Poor Brazilian Crop Threatens Sugar Supplies

Montreal, Canada

Sugar might be at the cusp of another huge rally for the second time in as many years.

Like corn in the United States, sugar-based ethanol in Brazil is drawing more supply away from Brazilian kitchens and into automobiles. Brazilian sugar-based ethanol is far more popular than corn-based ethanol in the United States and has long been an important input in gasoline blends.

Brazil, the world’s largest producer of sugar, is approaching an output shortfall for the first time since 2006. More than 50% of the world’s sugar supply emanates from Brazil. India is the largest importer of sugar.

But the shortfall isn’t because of blending ethanol into gasoline. It’s Mother Nature.

Over the last 12 months, world sugar prices have rallied 41.5% and are poised to rise higher as bad weather hits Brazil’s cane crop this year.

Sugar is notoriously volatile. The staple crashed 43% from February to May before recovering to $0.27 cents recently.

Once again, volatile weather patterns have adversely impacted an important crop.
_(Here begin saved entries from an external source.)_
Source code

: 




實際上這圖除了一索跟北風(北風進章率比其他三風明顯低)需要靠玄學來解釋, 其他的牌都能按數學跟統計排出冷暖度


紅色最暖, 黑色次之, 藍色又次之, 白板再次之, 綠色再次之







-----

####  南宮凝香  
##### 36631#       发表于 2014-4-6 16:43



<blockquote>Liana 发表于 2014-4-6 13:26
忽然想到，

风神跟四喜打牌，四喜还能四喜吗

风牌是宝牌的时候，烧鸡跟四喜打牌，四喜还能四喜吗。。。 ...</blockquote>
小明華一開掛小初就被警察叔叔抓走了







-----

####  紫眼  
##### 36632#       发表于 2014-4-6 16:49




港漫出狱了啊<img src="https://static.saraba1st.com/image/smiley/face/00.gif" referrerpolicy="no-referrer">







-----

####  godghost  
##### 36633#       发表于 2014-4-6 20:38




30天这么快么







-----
Over the past four years a torrent of violent weather worldwide has either reduced or destroyed crops in the Americas, Europe and Asia, including Australia. Climate change is here to stay and the implications are higher food prices longer term. The United Nations Food & Agricultural Organization Index (FAO) hit an all-time high this spring before receding in May and June.
Even without damaged crops, global population growth will continue to exceed arable land production for the foreseeable future; combined with falling water tables the trend is dire.

The correction now underway in the agriculture space, including peripheral themes like potash and phosphate, are great buying opportunities. Grain processors, grain-handling and agricultural trading houses have all been slammed over the past four weeks. And grain prices have consolidated 10% to 30% since June. Now is the time to buy.